0 comments / Posted by Abbie Green

The District of Columbia will count all the felines living in the city for three years to implement efficient policies to help control them.

There are two types of people: those who consider cats to have the beauty of a sacred creature and a higher intelligence than the rest of the animal world; and those who have never had one, cat lovers would say.

But this discussion became serious in Washington because of the number of stray and wild cats wandering around. The increase in these has a group of citizens complaining that they eat birds and can carry diseases dangerous to humans.

A group of scientists and several animal organizations decided to invest a million and a half dollars to count all the cats before making any decision.

Within three years, the D.C. project Cat Count intends to carry out their cat census. Domestic cats included.

To accomplish the task, 60 infrared cameras will be spread around the city, the number of cats in the shelters will be analyzed and door-to-door surveys will be conducted by two people who will work full-time on this.

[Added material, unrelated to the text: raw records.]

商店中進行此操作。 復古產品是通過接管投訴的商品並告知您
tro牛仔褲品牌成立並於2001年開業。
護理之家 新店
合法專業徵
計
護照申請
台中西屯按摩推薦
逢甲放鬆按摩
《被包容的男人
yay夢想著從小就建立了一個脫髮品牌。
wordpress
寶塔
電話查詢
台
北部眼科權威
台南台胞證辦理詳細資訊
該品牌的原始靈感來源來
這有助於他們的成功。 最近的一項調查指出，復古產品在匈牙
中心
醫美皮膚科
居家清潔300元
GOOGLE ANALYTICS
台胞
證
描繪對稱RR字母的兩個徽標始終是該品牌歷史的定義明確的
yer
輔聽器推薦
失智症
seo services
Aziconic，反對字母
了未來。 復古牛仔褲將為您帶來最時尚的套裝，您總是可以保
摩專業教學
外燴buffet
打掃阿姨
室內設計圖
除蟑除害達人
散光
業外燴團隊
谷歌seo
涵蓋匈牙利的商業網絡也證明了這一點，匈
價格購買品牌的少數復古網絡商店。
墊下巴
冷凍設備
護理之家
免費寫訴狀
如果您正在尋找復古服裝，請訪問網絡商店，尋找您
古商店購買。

They will also count the cats they see circulating in certain areas and then check that they match the information collected by the other routes. At Christmas, an app will be launched where citizens can upload photos of their felines or those they see in the streets.

Currently, the District of Columbia takes care of feral cats through a practice of trapping, neutering and releasing.

It doesn’t hurt, Mr. Mittens!

This program began in 2008 and has since neutralized 16,000 cats through the Human Rescue Alliance, one of the census takers. Some scientists argue that this formula may not be the cheapest or most efficient for feline control. The Humane Society of the USA, PetSmart Charities and the Smithsonian Conservation Biology Institute are the other organizers who are looking to discover how to better manage the lives of feral cats in the US capital and help shelters better manage their resources.

This unprecedented initiative is intended to serve as a model for other cities suffering from the same problem. In the United States, there are 86 million domestic cats - one for each household and a half - and between 30 and 40 million strays, according to Humane Society figures. With this count we will know more exactly how many cats are talking about in Washington and what their real needs are.

The results of the cat census should be released in June 2021. According to D.C. Cat Count scientists have already developed tools to better control the management of feral cats. Now all we have to do is wait and see how many there are!